Knowing this, she awoke him in private, away from the others, on every occasion. In his earlier organic life as he dreamt, he was in his later years. Those who fully belonged to the darkness never heard her call across the aeons; those who were strongly affected yet also fought it were paradoxically the most sensitive to the possibility of resonance. Of that number, one stood out above the others in his dark, twisted strength. His was the subconscious call that she answered, and drew him forward across time from his dreams, and talked to him.
In the vast majority of other destinies, she avoided recruiting any hint of chaos, and in doing so met eventual defeat – assuming her pseudo-memories had any basis in reality, and were not imaginary workings-out, in her vast computational subconscious, of different paths through the events she perceived.
The slumbering crystalline form was thin in appearance, and the first symptom of resonance engaging was the twisted smile, even before the transparent eyelids opened and he sat up.
—Kenna. Nice to see you again. Particularly since I was already dreaming, before I fell into this dream. It was very strange.
This was the Trickster, with whom no conversation could be taken at face value. Nevertheless, she asked him to elucidate.
—Tell me more about that, since it is on your mind.
Her name meant one-who-knows, but she did not know everything, though others often acted as if she did.
—I tore my own eye out, and then I crucified myself. It was not pleasant.
—Punishing yourself for the things you have done?
She knew much about the atrocities that were part of his original life.
—That is a pretty thought, Queen Kenna, but the dream is one I have encountered before, and it is not fantasy but memory.
—I understand.
—Truly? Then enlighten me, please.
He was always polite to her.
—You understand music. She knew this about him. Call it a subharmonic in the standing wave that is your mind. Or consider two wires alongside each other, one slightly longer than the other, vibrating together when plucked.

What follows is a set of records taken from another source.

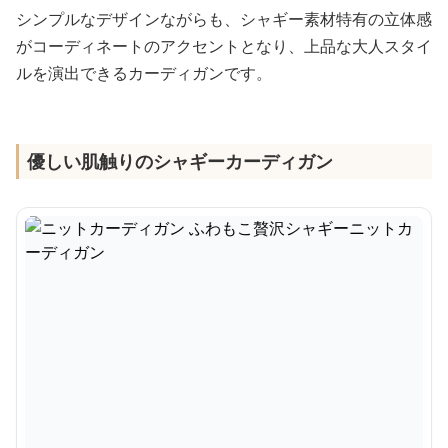
シンプルなデザインながらも、シャギー素材特有の立体感
がコーディネートのアクセントとなり、上品な大人スタイ
ルを演出できるカーディガンです。
優しい肌触りのシャギーカーディガン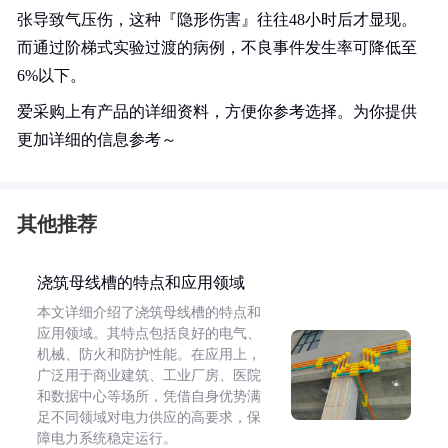
张导致气压伤，这种『隐形伤害』往往48小时后才显现。
而通过阶梯式实验过渡的病例，不良事件发生率可降低至
6%以下。
爱采购上有产品的详细资料，方便你参考选择。为你提供
更加详细的信息参考～
其他推荐
浇筑母线槽的特点和应用领域
本文详细介绍了浇筑母线槽的特点和
应用领域。其特点包括良好的电气、
机械、防火和防护性能。在应用上，
广泛用于商业建筑、工业厂房、医院
和数据中心等场所，凭借自身优势满
足不同领域对电力供应的高要求，保
障电力系统稳定运行。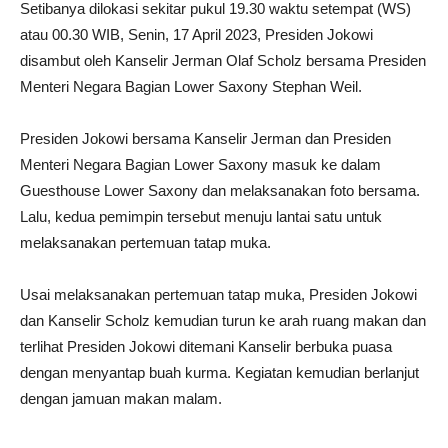
Setibanya dilokasi sekitar pukul 19.30 waktu setempat (WS)
atau 00.30 WIB, Senin, 17 April 2023, Presiden Jokowi
disambut oleh Kanselir Jerman Olaf Scholz bersama Presiden
Menteri Negara Bagian Lower Saxony Stephan Weil.
Presiden Jokowi bersama Kanselir Jerman dan Presiden
Menteri Negara Bagian Lower Saxony masuk ke dalam
Guesthouse Lower Saxony dan melaksanakan foto bersama.
Lalu, kedua pemimpin tersebut menuju lantai satu untuk
melaksanakan pertemuan tatap muka.
Usai melaksanakan pertemuan tatap muka, Presiden Jokowi
dan Kanselir Scholz kemudian turun ke arah ruang makan dan
terlihat Presiden Jokowi ditemani Kanselir berbuka puasa
dengan menyantap buah kurma. Kegiatan kemudian berlanjut
dengan jamuan makan malam.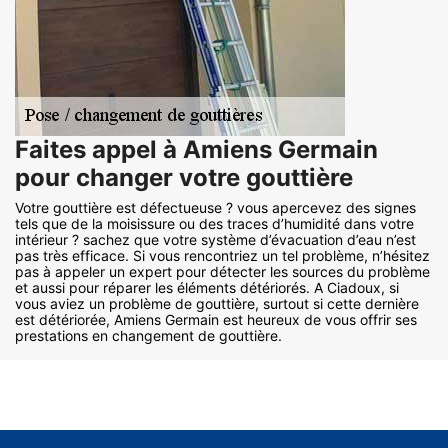
Faites appel à Amiens Germain
pour changer votre gouttière
Votre gouttière est défectueuse ? vous apercevez des signes
tels que de la moisissure ou des traces d’humidité dans votre
intérieur ? sachez que votre système d’évacuation d’eau n’est
pas très efficace. Si vous rencontriez un tel problème, n’hésitez
pas à appeler un expert pour détecter les sources du problème
et aussi pour réparer les éléments détériorés. A Ciadoux, si
vous aviez un problème de gouttière, surtout si cette dernière
est détériorée, Amiens Germain est heureux de vous offrir ses
prestations en changement de gouttière.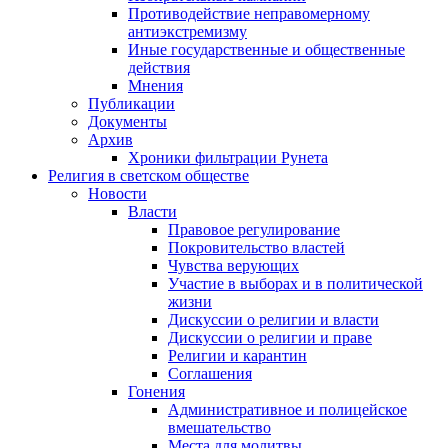
Противодействие неправомерному
антиэкстремизму
Иные государственные и общественные
действия
Мнения
Публикации
Документы
Архив
Хроники фильтрации Рунета
Религия в светском обществе
Новости
Власти
Правовое регулирование
Покровительство властей
Чувства верующих
Участие в выборах и в политической
жизни
Дискуссии о религии и власти
Дискуссии о религии и праве
Религии и карантин
Соглашения
Гонения
Административное и полицейское
вмешательство
Места для молитвы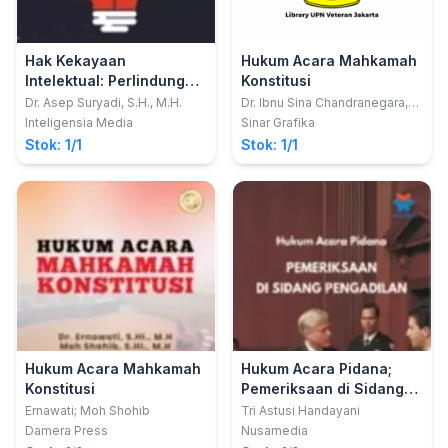
Hak Kekayaan
Hukum Acara Mahkamah
Intelektual: Perlindungan
Konstitusi
dan Kepastian Hukum
Dr. Asep Suryadi, S.H., M.H.
Dr. Ibnu Sina Chandranegara,
S.H., M.H.
dalam PendaftaranMerek
Inteligensia Media
Sinar Grafika
dengan Menggunakan
Stok: 1/1
Stok: 1/1
Sistem Konstitutif
Hukum Acara Mahkamah
Hukum Acara Pidana;
Konstitusi
Pemeriksaan di Sidang
Pengadilan
Ernawati; Moh Shohib
Tri Astusi Handayani
Damera Press
Nusamedia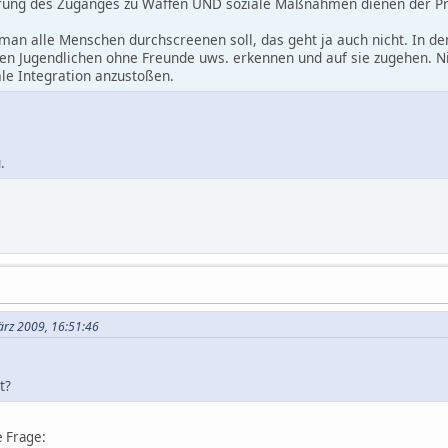
rung des Zuganges zu Waffen UND soziale Maßnahmen dienen der Pr
 man alle Menschen durchscreenen soll, das geht ja auch nicht. In d
nen Jugendlichen ohne Freunde uws. erkennen und auf sie zugehen. N
le Integration anzustoßen.
.
ärz 2009, 16:51:46
t?
e Frage: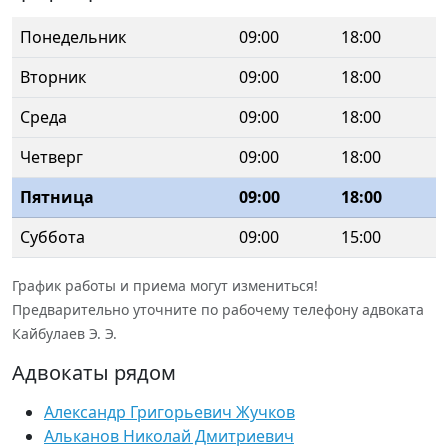
Понедельник
09:00
18:00
Вторник
09:00
18:00
Среда
09:00
18:00
Четверг
09:00
18:00
Пятница
09:00
18:00
Суббота
09:00
15:00
График работы и приема могут измениться!
Предварительно уточните по рабочему телефону адвоката
Кайбулаев Э. Э.
Адвокаты рядом
Александр Григорьевич Жучков
Альканов Николай Дмитриевич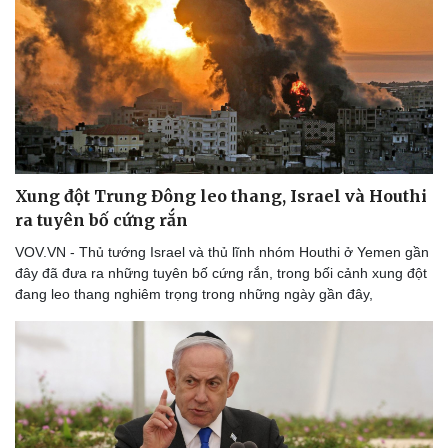
Xung đột Trung Đông leo thang, Israel và Houthi
ra tuyên bố cứng rắn
VOV.VN - Thủ tướng Israel và thủ lĩnh nhóm Houthi ở Yemen gần
đây đã đưa ra những tuyên bố cứng rắn, trong bối cảnh xung đột
đang leo thang nghiêm trọng trong những ngày gần đây,
Du lịch
Podcast
Tư vấn
Câu chuyện thời sự
Săn Tour
Đọc truyện đêm khuya
check-in
Cửa sổ tình yêu
Kể chuyện cho bé
Hạt giống tâm hồn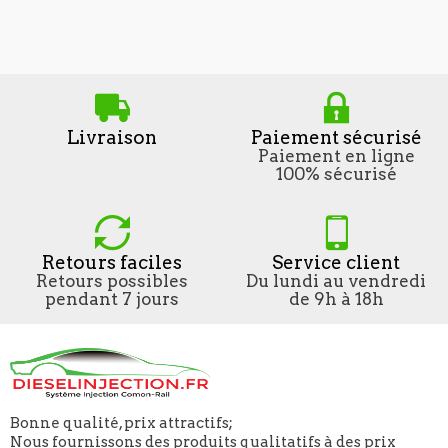
Livraison
Paiement sécurisé
Paiement en ligne
100% sécurisé
Retours faciles
Service client
Retours possibles
Du lundi au vendredi
pendant 7 jours
de 9h à 18h
Bonne qualité, prix attractifs;
Nous fournissons des produits qualitatifs à des prix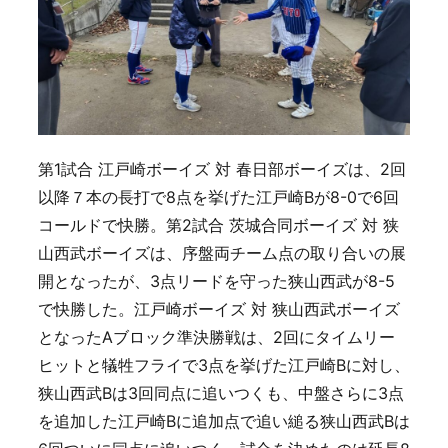
第1試合 江戸崎ボーイズ 対 春日部ボーイズは、2回
以降７本の長打で8点を挙げた江戸崎Bが8-0で6回
コールドで快勝。第2試合 茨城合同ボーイズ 対 狭
山西武ボーイズは、序盤両チーム点の取り合いの展
開となったが、3点リードを守った狭山西武が8-5
で快勝した。江戸崎ボーイズ 対 狭山西武ボーイズ
となったAブロック準決勝戦は、2回にタイムリー
ヒットと犠牲フライで3点を挙げた江戸崎Bに対し、
狭山西武Bは3回同点に追いつくも、中盤さらに3点
を追加した江戸崎Bに追加点で追い縋る狭山西武Bは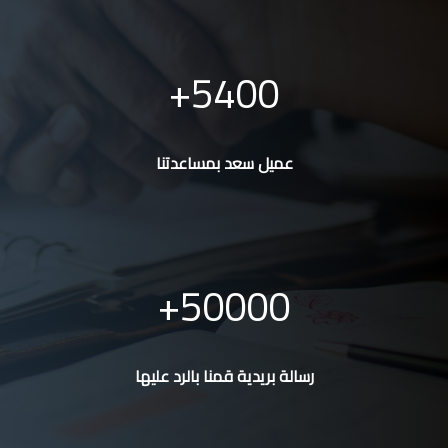
5400
عميل سعد بمساعدتنا
50000
رسالة بريدية قمنا بالرد عليها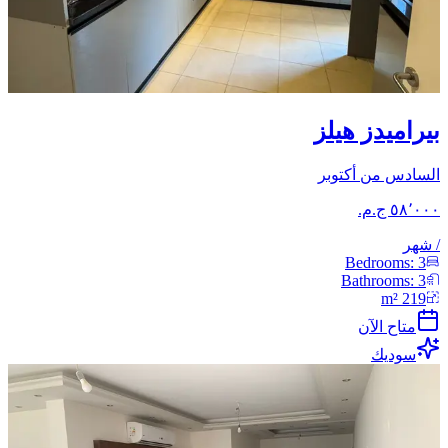
بيراميدز هيلز
السادس من أكتوبر
/
شهر
Bedrooms:
3
Bathrooms:
3
m²
219
متاح الآن
سوديك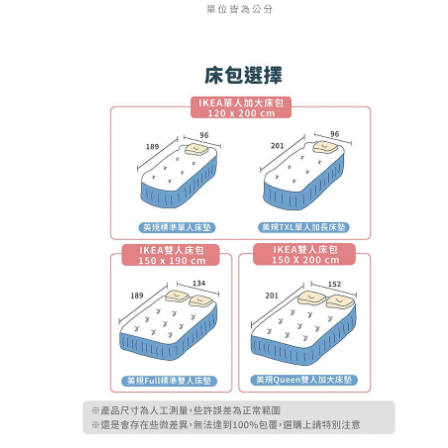
在
互
動
視
窗
中
開
啟
多
媒
體
檔
案
4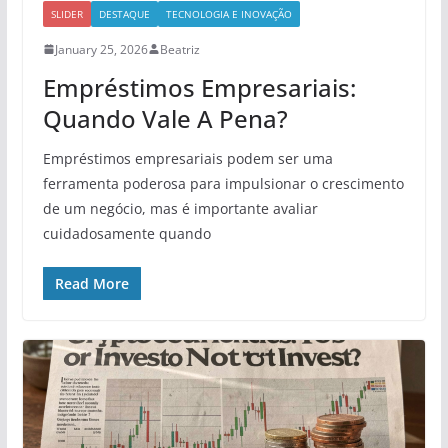
SLIDER
DESTAQUE
TECNOLOGIA E INOVAÇÃO
January 25, 2026
Beatriz
Empréstimos Empresariais:
Quando Vale A Pena?
Empréstimos empresariais podem ser uma
ferramenta poderosa para impulsionar o crescimento
de um negócio, mas é importante avaliar
cuidadosamente quando
Read More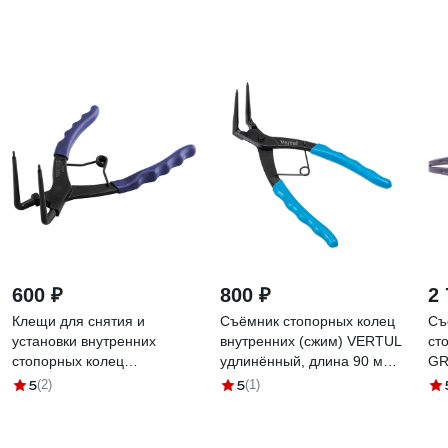
600 ₽
800 ₽
2 
Клещи для снятия и
Съёмник стопорных колец
Съ
установки внутренних
внутренних (сжим) VERTUL
ст
стопорных колец
удлинённый, длина 90 мм
GR
YATAFORCE YF-
VR50412
5
5
(2)
(1)
9U0102(58787)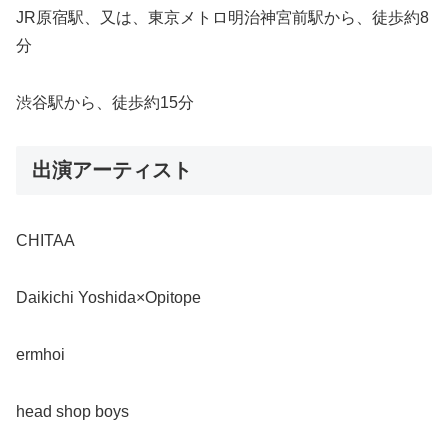
JR原宿駅、又は、東京メトロ明治神宮前駅から、徒歩約8
分
渋谷駅から、徒歩約15分
出演アーティスト
CHITAA
Daikichi Yoshida×Opitope
ermhoi
head shop boys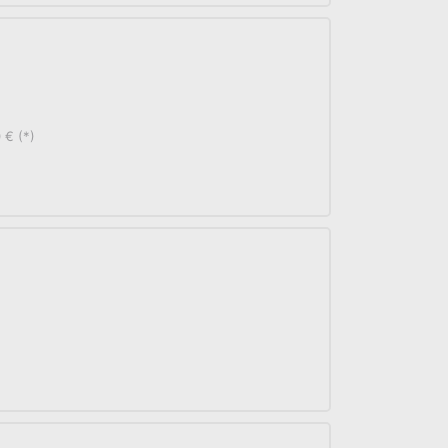
 € (*)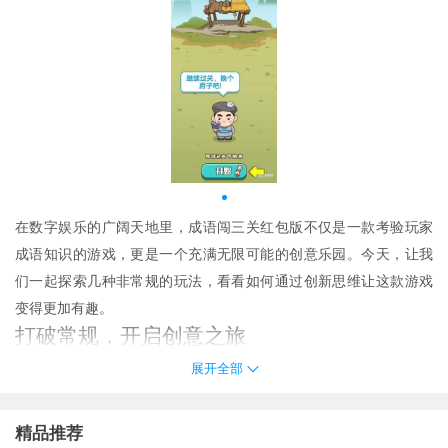
在数字娱乐的广阔天地里，
成语闯三关红包版
不仅是一款考验玩家
成语知识的游戏，更是一个充满无限可能的创意乐园。今天，让我
们一起探索几种非常规的玩法，看看如何通过创新思维让这款游戏
变得更加有趣。
打破常规，开启创意之旅
首先，我们要做的就是跳出既定框架，用全新的视角去体验游戏。
展开全部
下面是一些可以尝试的方法：
成语故事会：
不仅是简单地选择正确答案，而是深入挖掘每个成语
精品推荐
背后的故事。比如，在遇到“一鸣惊人”这个成语时，可以暂停游戏，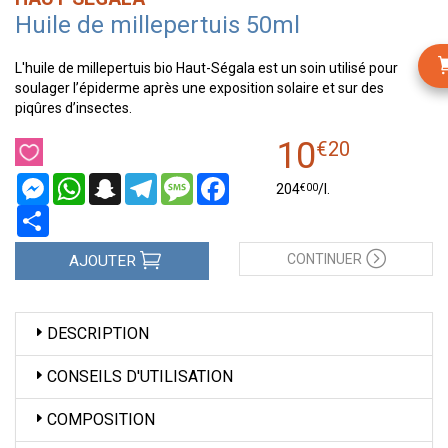
Huile de millepertuis 50ml
L'huile de millepertuis bio Haut-Ségala est un soin utilisé pour
soulager l’épiderme après une exposition solaire et sur des
piqûres d’insectes.
10
€
20
Messenger
WhatsApp
Snapchat
Telegram
Message
Facebook
€
00
204
/
l.
Partager
CONTINUER
AJOUTER
DESCRIPTION
CONSEILS D'UTILISATION
COMPOSITION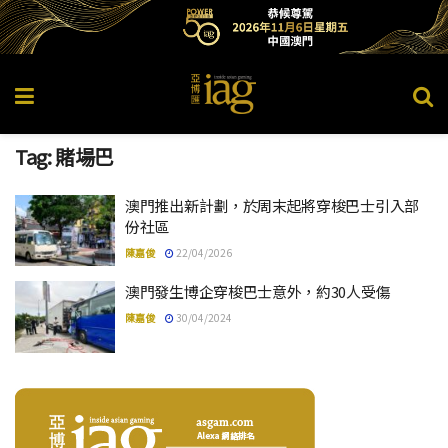
Tag:
賭場巴
澳門推出新計劃，於周末起將穿梭巴士引入部
份社區
陳嘉俊
22/04/2026
澳門發生博企穿梭巴士意外，約30人受傷
陳嘉俊
30/04/2024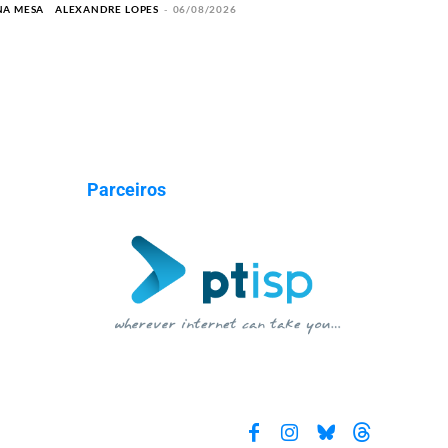
NA MESA
ALEXANDRE LOPES
-
06/08/2026
Parceiros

—I am not just me, is that what you mean?
Kenna regarded him with stillness, as only a living-crystal being could.
—In this place, we are all more than we once were, Dmitri Ivanovitch Shtemenko.
—But not necessarily better, is that it?
—To what are you alluding?
—You wake me away from the others, every time. Until I wake permanently and the transformation is complete, you do not wish them to— Oh!
The Trickster’s eyes widened, and his body shuddered. Kenna knew him to be capable of practical jokes, but this was not one of them.
—What is happening to me, Kenna?
Their previous sessions had on occasion been filled with rage, or calm, chilling descriptions of the darkest needs that drove him in his younger years, and any number of devious debates, games that he played because he was yet to make a final resolution, the commitment to join the Council for real. This was the first time his thoughts had sounded small with fear.